Everything changed when Water4Wildlife identified a clean source in the nearby hills and installed a pump system. Suddenly, families had safe water and wildlife had separate drinking points, reducing risk and giving women and children precious time back in their day.
“When water is safe and close, children spend more time learning and playing, and women avoid dangerous journeys,” explains Water4Wildlife founder Christine Cherop de Harder.
A safe haven for girls
Girls in the Maasai Mara often divide their days between school and household responsibilities, with little time for play or personal development. The girls’ club created by Water4Wildlife offers a protective and inspiring space where they can learn about their rights, practice football, and explore environmental stewardship.

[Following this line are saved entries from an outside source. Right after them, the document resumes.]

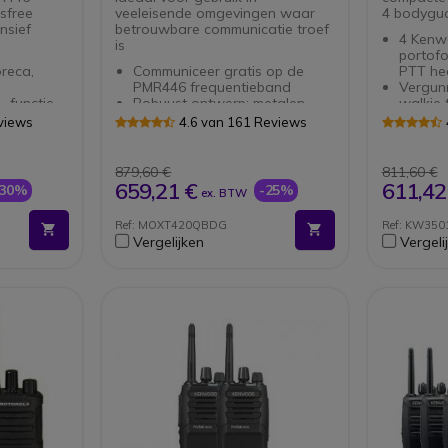
sfree
veeleisende omgevingen waar
4 bodygu
nsief
betrouwbare communicatie troef
4 Kenw
is
portof
oreca,
Communiceer gratis op de
PTT he
PMR446 frequentieband
Vergunn
 -functie
Robuust ontwerp: metalen
walkie 
res
behuizing - stof- en
Militai
views
4.6 van 161 Reviews
n, water,
waterdicht (IP55)
en plen
54)
Heldere communicatie voor in
Eenvou
e gratis
luide omgevingen
voor o
879,60 €
811,60 €
Bereik tot 9 km 13
Luid en
659,21 €
611,42
-30%
-25%
ex. BTW
 ontwerp
verdiepingen en meer dan
ot 7 km
16.000m² in ideale condities
Ref: MOXT420QBDG
Ref: KW350
ot 18 uur
VOX/iVOX-functie - handsfree
Vergelijken
Vergeli
diening en
Inclusief 4 beveiligingsoortjes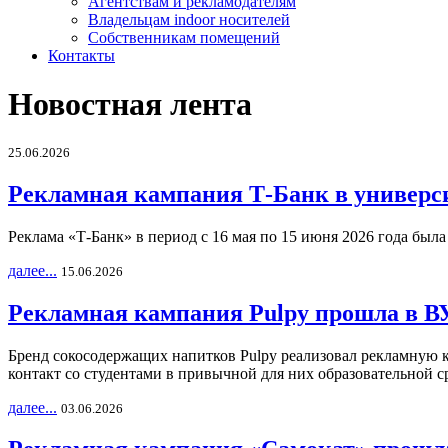
Агентствам и рекламодателям
Владельцам indoor носителей
Собственникам помещений
Контакты
Новостная лента
25.06.2026
Рекламная кампания Т-Банк в универс
Реклама «Т-Банк» в период с 16 мая по 15 июня 2026 года был
далее...
15.06.2026
Рекламная кампания Pulpy прошла в ВУ
Бренд сокосодержащих напитков Pulpy реализовал рекламную 
контакт со студентами в привычной для них образовательной с
далее...
03.06.2026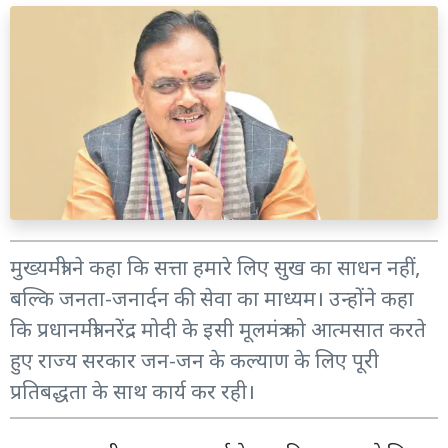
मुख्यमंत्री ने कहा कि सत्ता हमारे लिए सुख का साधन नहीं,
बल्कि जनता-जनार्दन की सेवा का माध्यम। उन्होंने कहा
कि प्रधानमंत्री नरेंद्र मोदी के इसी मूलमंत्र को आत्मसात करते
हुए राज्य सरकार जन-जन के कल्याण के लिए पूरी
प्रतिबद्धता के साथ कार्य कर रही।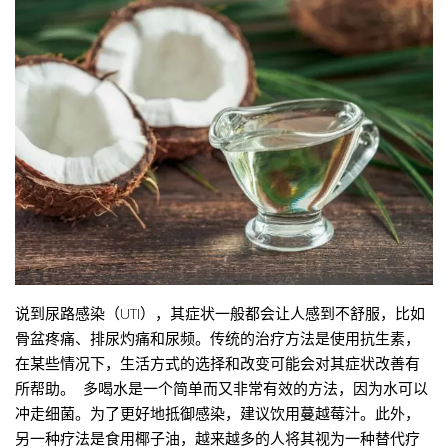
说到尿路感染（UTI），其症状一般都会让人感到不舒服，比如
骨盆疼痛、排尿灼痛和尿频。传统的治疗方法是使用抗生素，
在某些情况下，生活方式的选择和改变可能会对其症状改善有
所帮助。 多喝水是一个简单而又非常有效的方法，因为水可以
冲走细菌。为了更好地抵御感染，建议饮用蔓越莓汁。此外，
另一种疗法是食用椰子油，越来越多的人将其视为一种替代疗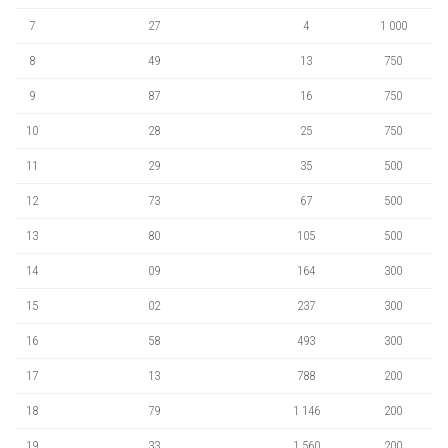
7
27
4
1 000
8
49
13
750
9
87
16
750
10
28
25
750
11
29
35
500
12
73
67
500
13
80
105
500
14
09
164
300
15
02
237
300
16
58
493
300
17
13
788
200
18
79
1 146
200
19
33
1 560
200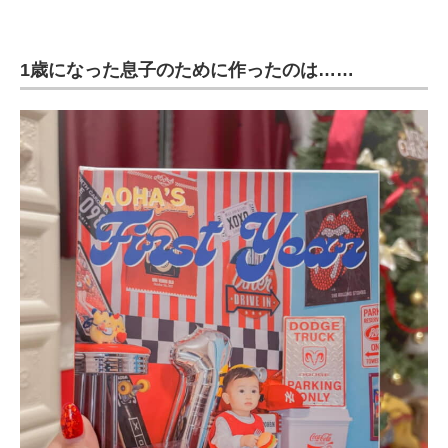
1歳になった息子のために作ったのは……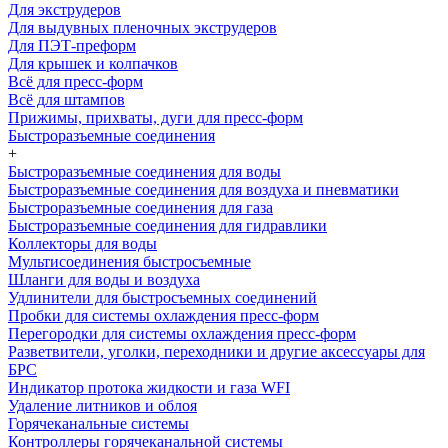
Для экструдеров
Для выдувных пленочных экструдеров
Для ПЭТ-преформ
Для крышек и колпачков
Всё для пресс-форм
Всё для штампов
Прижимы, прихваты, дуги для пресс-форм
Быстроразъемные соединения
+
Быстроразъемные соединения для воды
Быстроразъемные соединения для воздуха и пневматики
Быстроразъемные соединения для газа
Быстроразъемные соединения для гидравлики
Коллекторы для воды
Мультисоединения быстросъемные
Шланги для воды и воздуха
Удлинители для быстросъемных соединений
Пробки для системы охлаждения пресс-форм
Перегородки для системы охлаждения пресс-форм
Разветвители, уголки, переходники и другие аксессуары для
БРС
Индикатор протока жидкости и газа WFI
Удаление литников и облоя
Горячеканальные системы
Контроллеры горячеканальной системы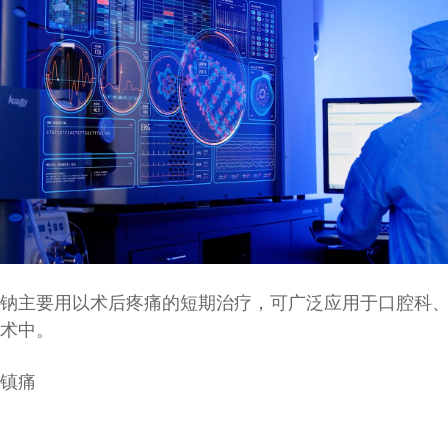
钠主要用以术后疼痛的短期治疗，可广泛应用于口腔科
术中。
镇痛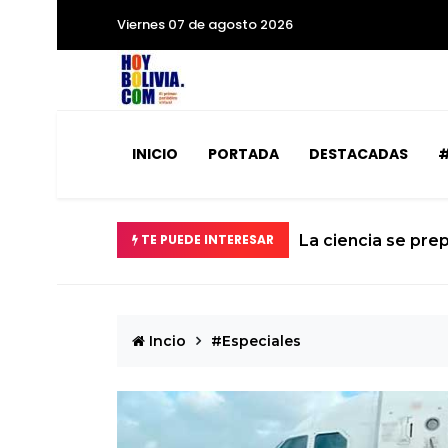
Viernes 07 de agosto 2026
INICIO
PORTADA
DESTACADAS
#
que rozará la Tierra
TE PUEDE INTERESAR
El calvar
Incio
#Especiales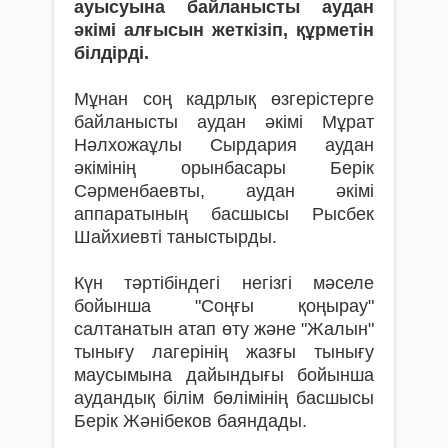
ауысуына байланысты аудан
әкімі алғысын жеткізіп, құрметін
білдірді.
Мұнан соң кадрлық өзгерістерге
байланысты аудан әкімі Мұрат
Нәлхожаұлы Сырдария аудан
әкімінің орынбасары Берік
Сәрменбаевты, аудан әкімі
аппаратының басшысы Рысбек
Шайхиевті таныстырды.
Күн тәртібіндегі негізгі мәселе
бойынша "Соңғы қоңырау"
салтанатын атап өту және "Жалын"
тынығу лагерінің жазғы тынығу
маусымына дайындығы бойынша
аудандық білім бөлімінің басшысы
Берік Жәнібеков баяндады.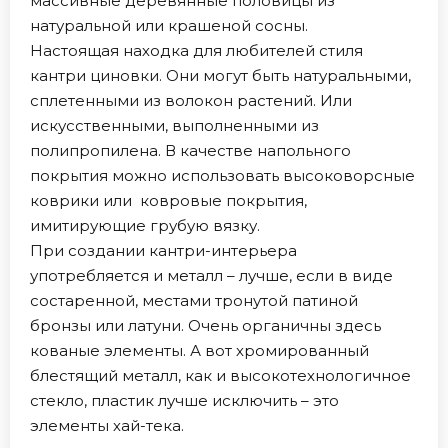
массивные деревянные половицы из
натуральной или крашеной сосны.
Настоящая находка для любителей стиля
кантри циновки. Они могут быть натуральными,
сплетенными из волокон растений. Или
искусственными, выполненными из
полипропилена. В качестве напольного
покрытия можно использовать высоковорсные
коврики или ковровые покрытия,
имитирующие грубую вязку.
При создании кантри-интерьера
употребляется и металл – лучше, если в виде
состаренной, местами тронутой патиной
бронзы или латуни. Очень органичны здесь
кованые элементы. А вот хромированный
блестящий металл, как и высокотехнологичное
стекло, пластик лучше исключить – это
элементы хай-тека.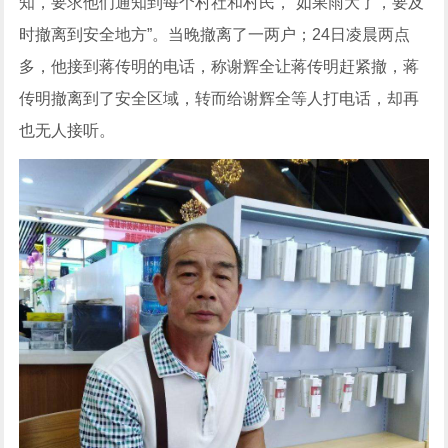
知，要求他们通知到每个村社和村民，“如果雨大了，要及
时撤离到安全地方”。当晚撤离了一两户；24日凌晨两点
多，他接到蒋传明的电话，称谢辉全让蒋传明赶紧撤，蒋
传明撤离到了安全区域，转而给谢辉全等人打电话，却再
也无人接听。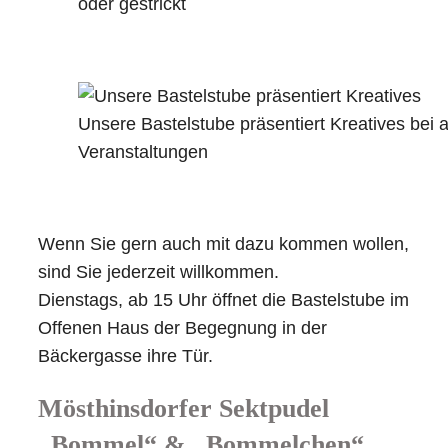
oder gestrickt
Unsere Bastelstube präsentiert Kreatives bei a
Veranstaltungen
Wenn Sie gern auch mit dazu kommen wollen,
sind Sie jederzeit willkommen.
Dienstags, ab 15 Uhr öffnet die Bastelstube im
Offenen Haus der Begegnung in der
Bäckergasse ihre Tür.
Mösthinsdorfer Sektpudel
„Bommel“ & „Bommelchen“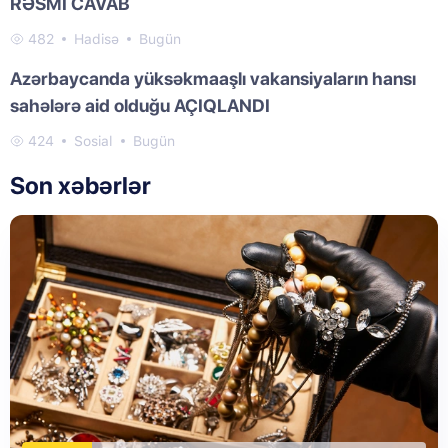
RƏSMİ CAVAB
482
Hadisə
Bugün
Azərbaycanda yüksəkmaaşlı vakansiyaların hansı
sahələrə aid olduğu AÇIQLANDI
424
Sosial
Bugün
Son xəbərlər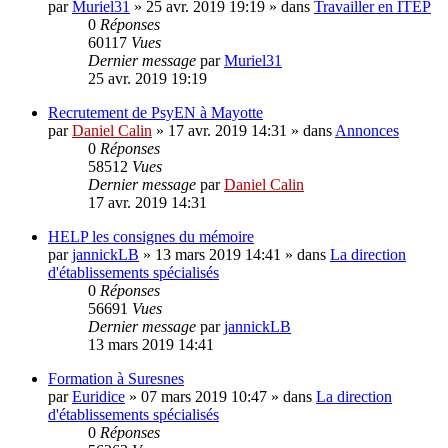
par
Muriel31
»
25 avr. 2019 19:19
» dans
Travailler en ITEP
0
Réponses
60117
Vues
Dernier message
par
Muriel31
25 avr. 2019 19:19
Recrutement de PsyEN à Mayotte
par
Daniel Calin
»
17 avr. 2019 14:31
» dans
Annonces
0
Réponses
58512
Vues
Dernier message
par
Daniel Calin
17 avr. 2019 14:31
HELP les consignes du mémoire
par
jannickLB
»
13 mars 2019 14:41
» dans
La direction
d'établissements spécialisés
0
Réponses
56691
Vues
Dernier message
par
jannickLB
13 mars 2019 14:41
Formation à Suresnes
par
Euridice
»
07 mars 2019 10:47
» dans
La direction
d'établissements spécialisés
0
Réponses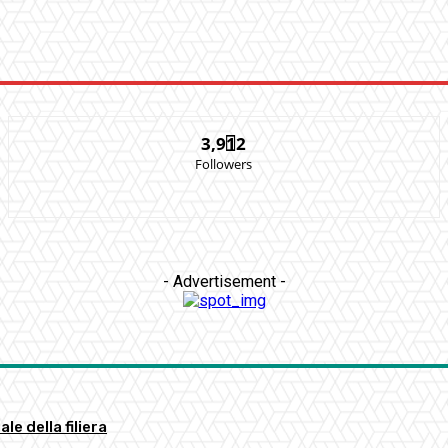
3,912
Followers
- Advertisement -
ale della filiera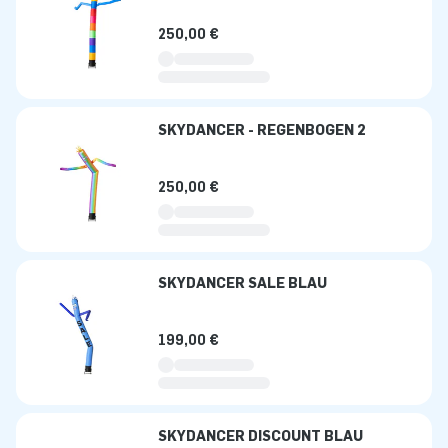
250,00 €
SKYDANCER - REGENBOGEN 2
250,00 €
SKYDANCER SALE BLAU
199,00 €
SKYDANCER DISCOUNT BLAU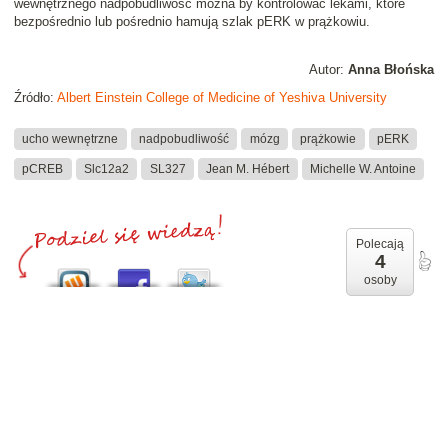
wewnętrznego nadpobudliwość można by kontrolować lekami, które
bezpośrednio lub pośrednio hamują szlak pERK w prążkowiu.
Autor:
Anna Błońska
Źródło:
Albert Einstein College of Medicine of Yeshiva University
ucho wewnętrzne
nadpobudliwość
mózg
prążkowie
pERK
pCREB
Slc12a2
SL327
Jean M. Hébert
Michelle W. Antoine
Polecają
4
osoby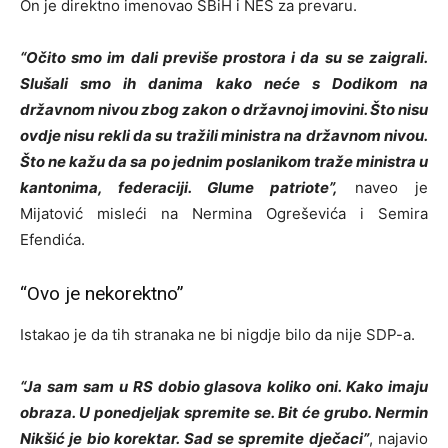
On je direktno imenovao SBiH i NES za prevaru.
“Očito smo im dali previše prostora i da su se zaigrali.
Slušali smo ih danima kako neće s Dodikom na
državnom nivou zbog zakon o državnoj imovini. Što nisu
ovdje nisu rekli da su tražili ministra na državnom nivou.
Što ne kažu da sa po jednim poslanikom traže ministra u
kantonima, federaciji. Glume patriote”,
naveo je
Mijatović misleći na Nermina Ogreševića i Semira
Efendića.
“Ovo je nekorektno”
Istakao je da tih stranaka ne bi nigdje bilo da nije SDP-a.
“Ja sam sam u RS dobio glasova koliko oni. Kako imaju
obraza. U ponedjeljak spremite se. Bit će grubo. Nermin
Nikšić je bio korektar. Sad se spremite dječaci”
, najavio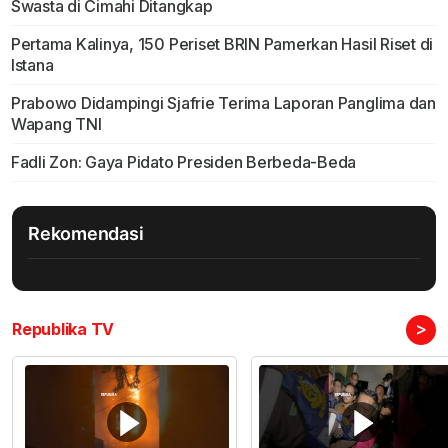
Swasta di Cimahi Ditangkap
Pertama Kalinya, 150 Periset BRIN Pamerkan Hasil Riset di
Istana
Prabowo Didampingi Sjafrie Terima Laporan Panglima dan
Wapang TNI
Fadli Zon: Gaya Pidato Presiden Berbeda-Beda
Rekomendasi
>
Republika TV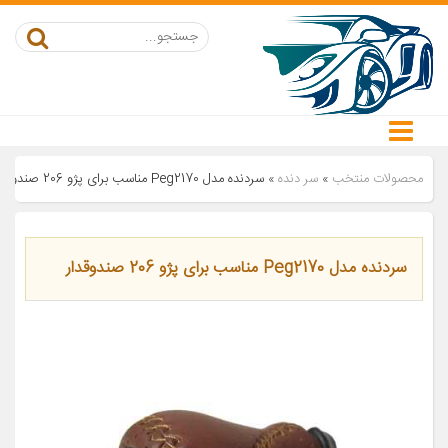
محصولات منتخب
»
سر دنده
»
سردنده مدل Peg2170 مناسب برای پژو 206 صندوقدار
سردنده مدل Peg2170 مناسب برای پژو 206 صندوقدار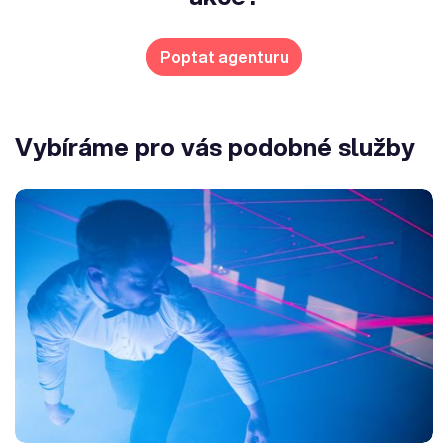
Poptat agenturu
Vybíráme pro vás podobné služby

At St John Paul II Mission Boarding Primary School, teachers and pupils welcomed visitors warmly, proud of the confidence and opportunities the club brings.
IMPACT OF WATER4WILDLIFE
- Safe, clean water access created for the local Maasai community
- Separate water points built for people and wildlife
- 2 football pitches constructed at local primary schools
- Fully equipped girls’ club established
- Hundreds of children reached through football and conservation education
- Rangers engaged as role models teaching wildlife protection
- Programmes launched: Football4Wildlife, Football4Trees, Football4Environment
A shared belief in possibility
MYSA and Water4Wildlife operate in vastly different environments, yet their missions converge: to unlock the potential of children through football and create healthier, safer and more resilient communities.
Whether it is a young girl in Mathare discovering her voice on the pitch or a Maasai pupil learning conservation through play, football becomes more than a game: it becomes a bridge to education, dignity, leadership and hope.